Uniformity: Radial force variation (RFV) was measured in accordance with the uniformity test method for automobile tires of JASO C607. The evaluation results were indicated by an index with the conventional tire being 100. The smaller the index value, the better the uniformity.

[0028]

As is clear from Table 1, all of the inventive tires 1 to 3 have improved steering stability and high-speed durability as compared with the conventional tire and the comparative tire, and have improved uniformity. .

[0030]

As described above, according to the present invention, the belt-shaped body rubberized to the reinforcing cord is inclined on the outer circumferential side of the carcass layer in the tread portion with respect to the tire circumferential direction at both ends in the belt width direction. A zigzag folded belt layer is provided from the inside to the outside of the tire, and a belt-like body rubberized with a reinforcing cord is arranged on the outer peripheral side of the folded belt layer in a spiral shape while being substantially parallel to the tire circumferential direction. By providing the wound circumferential belt layer, high-speed durability and steering stability can be improved as compared with the related art, and uniformity can be improved by using the folded belt layer and the circumferential belt layer together. .

[Brief description of the drawings]

FIG. 1 is a meridional sectional view illustrating a pneumatic radial tire according to an embodiment of the present invention.

FIG. 2 is a plan view showing a folded belt layer in FIG.

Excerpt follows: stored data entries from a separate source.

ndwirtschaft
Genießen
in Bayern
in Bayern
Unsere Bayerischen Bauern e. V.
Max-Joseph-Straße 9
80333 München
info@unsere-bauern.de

FIG. 3 is a plan view showing the belt-like body in FIG. 1;

[Explanation of symbols]

 DESCRIPTION OF SYMBOLS 1 Tread part 4 Carcass layer 7 Belt 7a Reinforcement cord 8 Folded belt layer 9 Circumferential belt layer

──────────────────────────────────────────────────の Continued on the front page (51) Int.Cl. ⁶ Identification code FI B60C 9/22 B60C 9/22 C

Claims (8)

[Claims] 1. A belt formed by rubberizing a reinforcing cord at an outer peripheral side of a carcass layer in a tread portion is folded in a zigzag shape from the tire inner side to the outer side at both ends in the belt width direction while being inclined with respect to the tire circumferential direction. A pneumatic pump provided with a folded back belt layer, and a circumferential belt layer formed by helically winding a belt-like body rubberized on a reinforcing cord while being arranged substantially parallel to the tire circumferential direction on the outer peripheral side of the folded belt layer. Radial tire. 2. The pneumatic radial tire according to claim 1, wherein the reinforcing cord of the folded belt layer is a twisted cord obtained by twisting polyethylene 2,6-naphthalate fiber. 3. The twisted cord is 2000-3500k.
g / mm ² and twist factor K is 800
The pneumatic radial tire according to claim 2, which is in the range of ~ 1800. 4. The folded belt layer and the circumferential belt layer are formed of the same reinforcing cord.
The pneumatic radial tire according to any one of the above items. 5. The pneumatic radial tire according to claim 1, wherein the width of the band is 5 to 50 mm. 6. The pneumatic radial tire according to claim 1, wherein the number of the reinforcing cords per 50 mm width of the strip is 20 to 65. 7. The pneumatic radial tire according to claim 1, wherein an inclination angle of the belt-shaped body constituting the folded belt layer with respect to a tire circumferential direction is 15 to 45 °. 8. The pneumatic radial tire according to claim 1, wherein the reinforcing cord of the circumferential belt layer has a cutting elongation at a temperature of 20 ° C. of 6 to 12%.